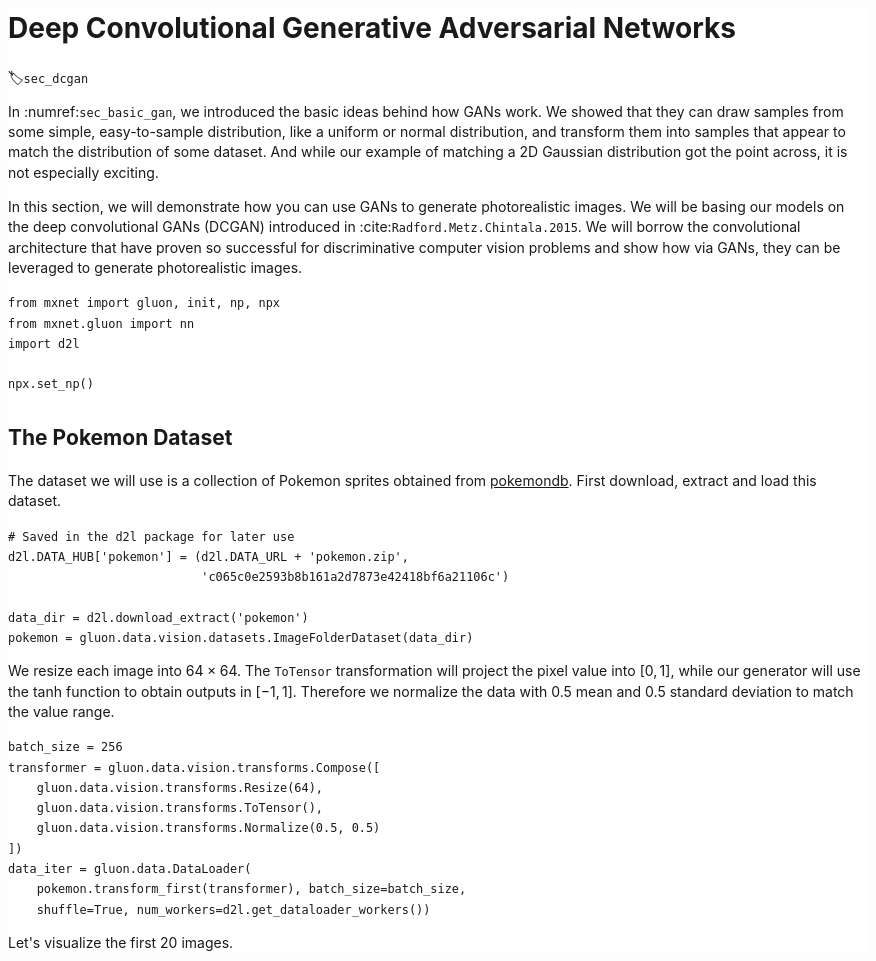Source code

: # Deep Convolutional Generative Adversarial Networks
:label:`sec_dcgan`

In :numref:`sec_basic_gan`, we introduced the basic ideas behind how GANs work. We showed that they can draw samples from some simple, easy-to-sample distribution, like a uniform or normal distribution, and transform them into samples that appear to match the distribution of some dataset. And while our example of matching a 2D Gaussian distribution got the point across, it is not especially exciting.

In this section, we will demonstrate how you can use GANs to generate photorealistic images. We will be basing our models on the deep convolutional GANs (DCGAN) introduced in :cite:`Radford.Metz.Chintala.2015`. We will borrow the convolutional architecture that have proven so successful for discriminative computer vision problems and show how via GANs, they can be leveraged to generate photorealistic images.

```{.python .input  n=1}
from mxnet import gluon, init, np, npx
from mxnet.gluon import nn
import d2l

npx.set_np()
```

## The Pokemon Dataset

The dataset we will use is a collection of Pokemon sprites obtained from [pokemondb](https://pokemondb.net/sprites). First download, extract and load this dataset.

```{.python .input  n=2}
# Saved in the d2l package for later use
d2l.DATA_HUB['pokemon'] = (d2l.DATA_URL + 'pokemon.zip',
                           'c065c0e2593b8b161a2d7873e42418bf6a21106c')

data_dir = d2l.download_extract('pokemon')
pokemon = gluon.data.vision.datasets.ImageFolderDataset(data_dir)
```

We resize each image into $64\times 64$. The `ToTensor` transformation will project the pixel value into $[0, 1]$, while our generator will use the tanh function to obtain outputs in $[-1, 1]$. Therefore we normalize the data with $0.5$ mean and $0.5$ standard deviation to match the value range.

```{.python .input  n=3}
batch_size = 256
transformer = gluon.data.vision.transforms.Compose([
    gluon.data.vision.transforms.Resize(64),
    gluon.data.vision.transforms.ToTensor(),
    gluon.data.vision.transforms.Normalize(0.5, 0.5)
])
data_iter = gluon.data.DataLoader(
    pokemon.transform_first(transformer), batch_size=batch_size,
    shuffle=True, num_workers=d2l.get_dataloader_workers())
```

Let's visualize the first 20 images.
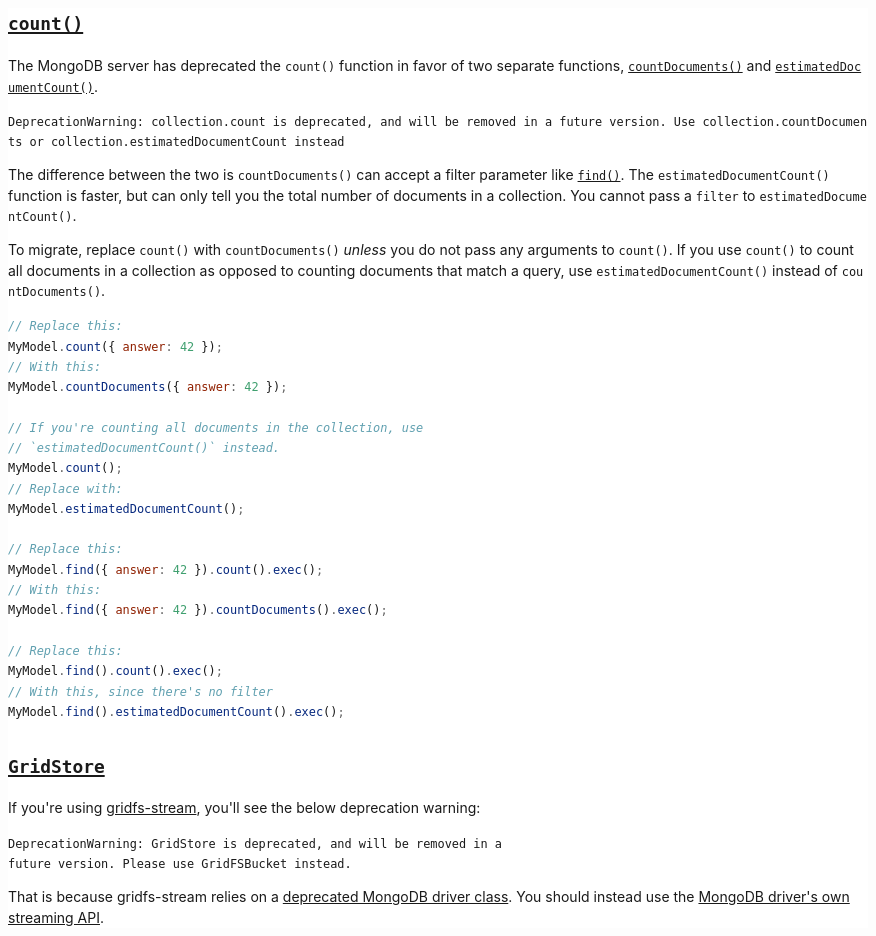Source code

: <h2 id="count"><a href="#count"><code>count()</code></a></h2>

The MongoDB server has deprecated the `count()` function in favor of two
separate functions, [`countDocuments()`](#query_Query-countDocuments) and
[`estimatedDocumentCount()`](#query_Query-estimatedDocumentCount).

```
DeprecationWarning: collection.count is deprecated, and will be removed in a future version. Use collection.countDocuments or collection.estimatedDocumentCount instead
```

The difference between the two is `countDocuments()` can accept a filter
parameter like [`find()`](#query_Query-find). The `estimatedDocumentCount()`
function is faster, but can only tell you the total number of documents in
a collection. You cannot pass a `filter` to `estimatedDocumentCount()`.

To migrate, replace `count()` with `countDocuments()` _unless_ you do not
pass any arguments to `count()`. If you use `count()` to count all documents
in a collection as opposed to counting documents that match a query, use
`estimatedDocumentCount()` instead of `countDocuments()`.

```javascript
// Replace this:
MyModel.count({ answer: 42 });
// With this:
MyModel.countDocuments({ answer: 42 });

// If you're counting all documents in the collection, use
// `estimatedDocumentCount()` instead.
MyModel.count();
// Replace with:
MyModel.estimatedDocumentCount();

// Replace this:
MyModel.find({ answer: 42 }).count().exec();
// With this:
MyModel.find({ answer: 42 }).countDocuments().exec();

// Replace this:
MyModel.find().count().exec();
// With this, since there's no filter
MyModel.find().estimatedDocumentCount().exec();
```

<h2 id="gridstore"><a href="#gridstore"><code>GridStore</code></a></h2>

If you're using [gridfs-stream](https://www.npmjs.com/package/gridfs-stream),
you'll see the below deprecation warning:

```
DeprecationWarning: GridStore is deprecated, and will be removed in a
future version. Please use GridFSBucket instead.
```

That is because gridfs-stream relies on a [deprecated MongoDB driver class](http://mongodb.github.io/node-mongodb-native/3.1/api/GridStore.html).
You should instead use the [MongoDB driver's own streaming API](https://thecodebarbarian.com/mongodb-gridfs-stream).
_ _ _ _ _
*What is needed*: Search the lines above for the string "deprecated", then show every one that has it.

*Exercise answer*:
The MongoDB server has deprecated the `count()` function in favor of two
DeprecationWarning: collection.count is deprecated, and will be removed in a future version. Use collection.countDocuments or collection.estimatedDocumentCount instead
DeprecationWarning: GridStore is deprecated, and will be removed in a
That is because gridfs-stream relies on a [deprecated MongoDB driver class](http://mongodb.github.io/node-mongodb-native/3.1/api/GridStore.html).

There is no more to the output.